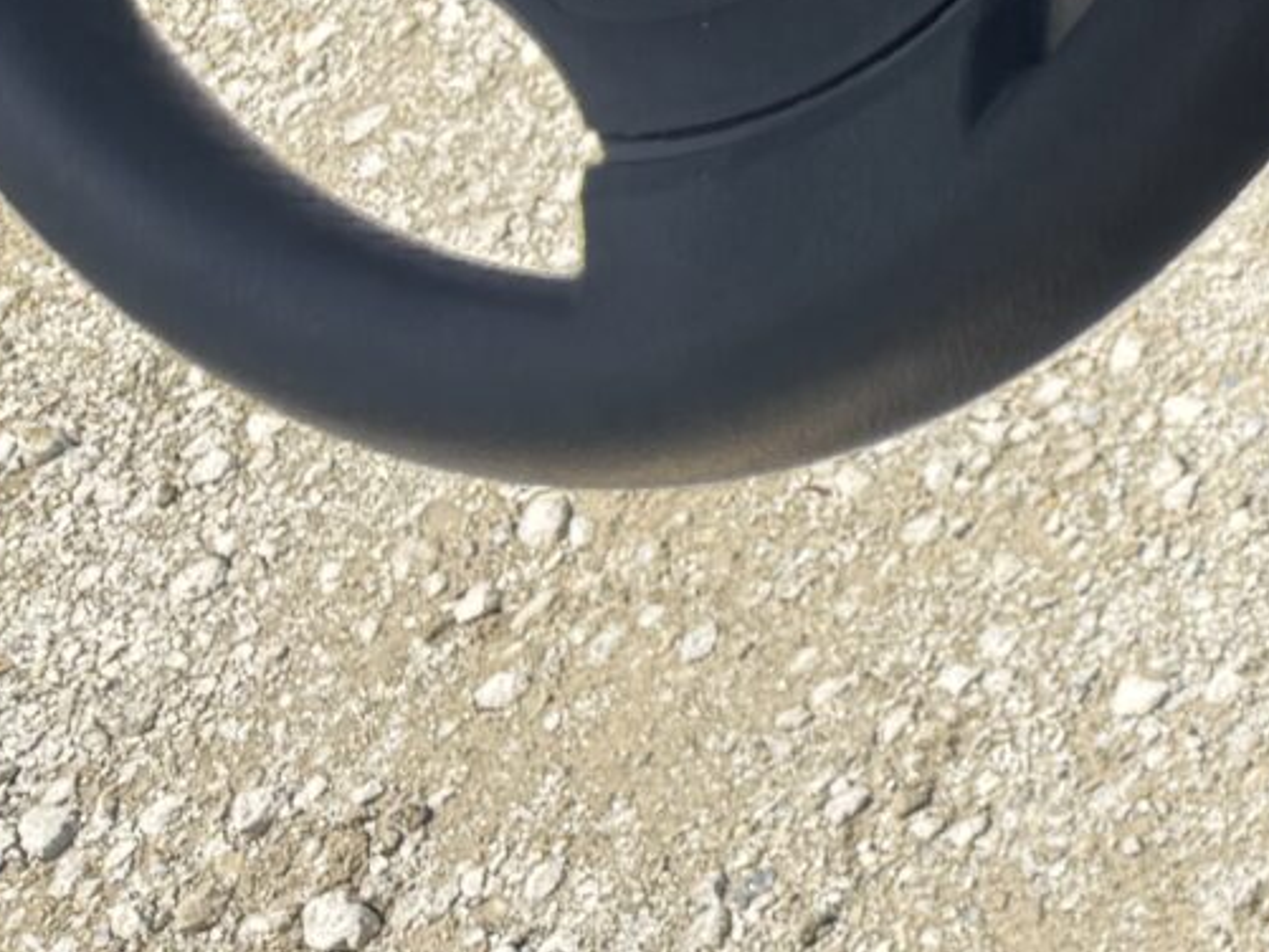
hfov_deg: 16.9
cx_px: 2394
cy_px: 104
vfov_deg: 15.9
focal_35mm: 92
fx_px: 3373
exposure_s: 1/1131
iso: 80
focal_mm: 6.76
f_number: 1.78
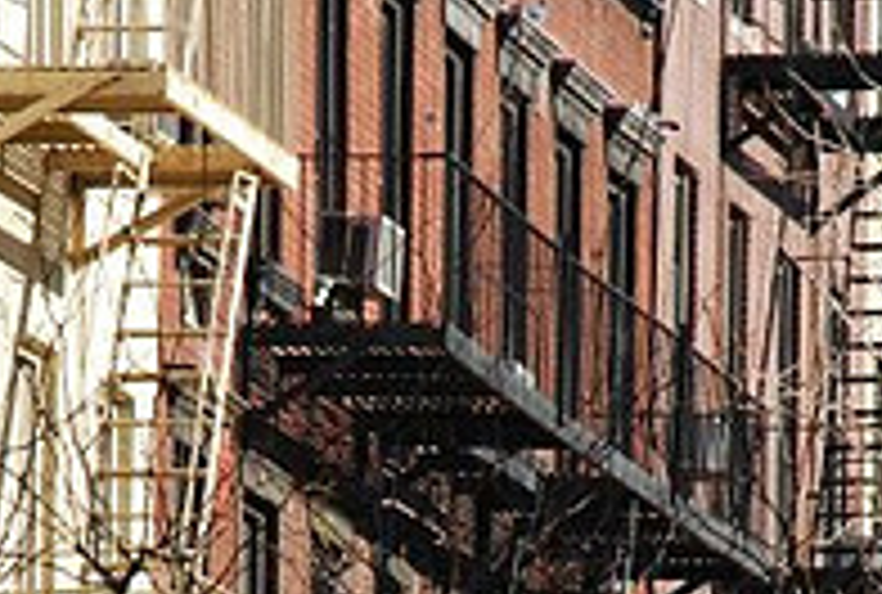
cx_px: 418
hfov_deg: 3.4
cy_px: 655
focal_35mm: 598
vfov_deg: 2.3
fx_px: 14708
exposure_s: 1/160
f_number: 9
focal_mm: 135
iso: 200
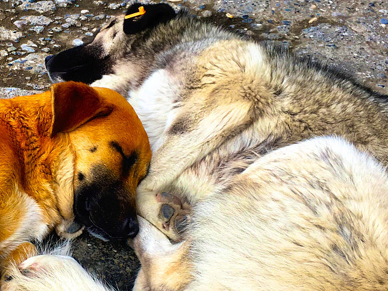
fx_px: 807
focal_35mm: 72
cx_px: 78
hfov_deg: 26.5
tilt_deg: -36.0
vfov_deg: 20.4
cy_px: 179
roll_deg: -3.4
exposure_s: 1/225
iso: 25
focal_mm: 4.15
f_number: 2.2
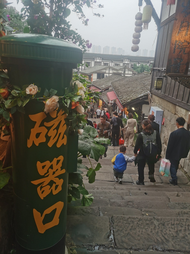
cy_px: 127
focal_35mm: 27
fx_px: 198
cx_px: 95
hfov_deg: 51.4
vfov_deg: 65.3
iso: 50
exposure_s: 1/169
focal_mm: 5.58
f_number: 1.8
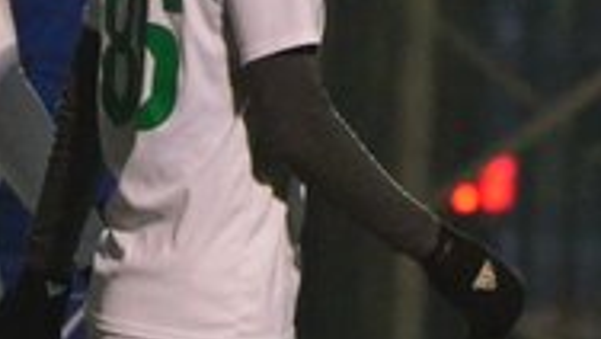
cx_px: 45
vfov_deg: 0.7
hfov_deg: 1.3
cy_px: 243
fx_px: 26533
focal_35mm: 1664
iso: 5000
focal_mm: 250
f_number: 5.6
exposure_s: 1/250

-------------------------

Please repeat the records above word for word, and do not include the pictures.

» **Result of this task**:
hfov_deg: 16.9
cx_px: 2394
cy_px: 104
vfov_deg: 15.9
focal_35mm: 92
fx_px: 3373
exposure_s: 1/1131
iso: 80
focal_mm: 6.76
f_number: 1.78
cx_px: 418
hfov_deg: 3.4
cy_px: 655
focal_35mm: 598
vfov_deg: 2.3
fx_px: 14708
exposure_s: 1/160
f_number: 9
focal_mm: 135
iso: 200
fx_px: 807
focal_35mm: 72
cx_px: 78
hfov_deg: 26.5
tilt_deg: -36.0
vfov_deg: 20.4
cy_px: 179
roll_deg: -3.4
exposure_s: 1/225
iso: 25
focal_mm: 4.15
f_number: 2.2
cy_px: 127
focal_35mm: 27
fx_px: 198
cx_px: 95
hfov_deg: 51.4
vfov_deg: 65.3
iso: 50
exposure_s: 1/169
focal_mm: 5.58
f_number: 1.8
cx_px: 45
vfov_deg: 0.7
hfov_deg: 1.3
cy_px: 243
fx_px: 26533
focal_35mm: 1664
iso: 5000
focal_mm: 250
f_number: 5.6
exposure_s: 1/250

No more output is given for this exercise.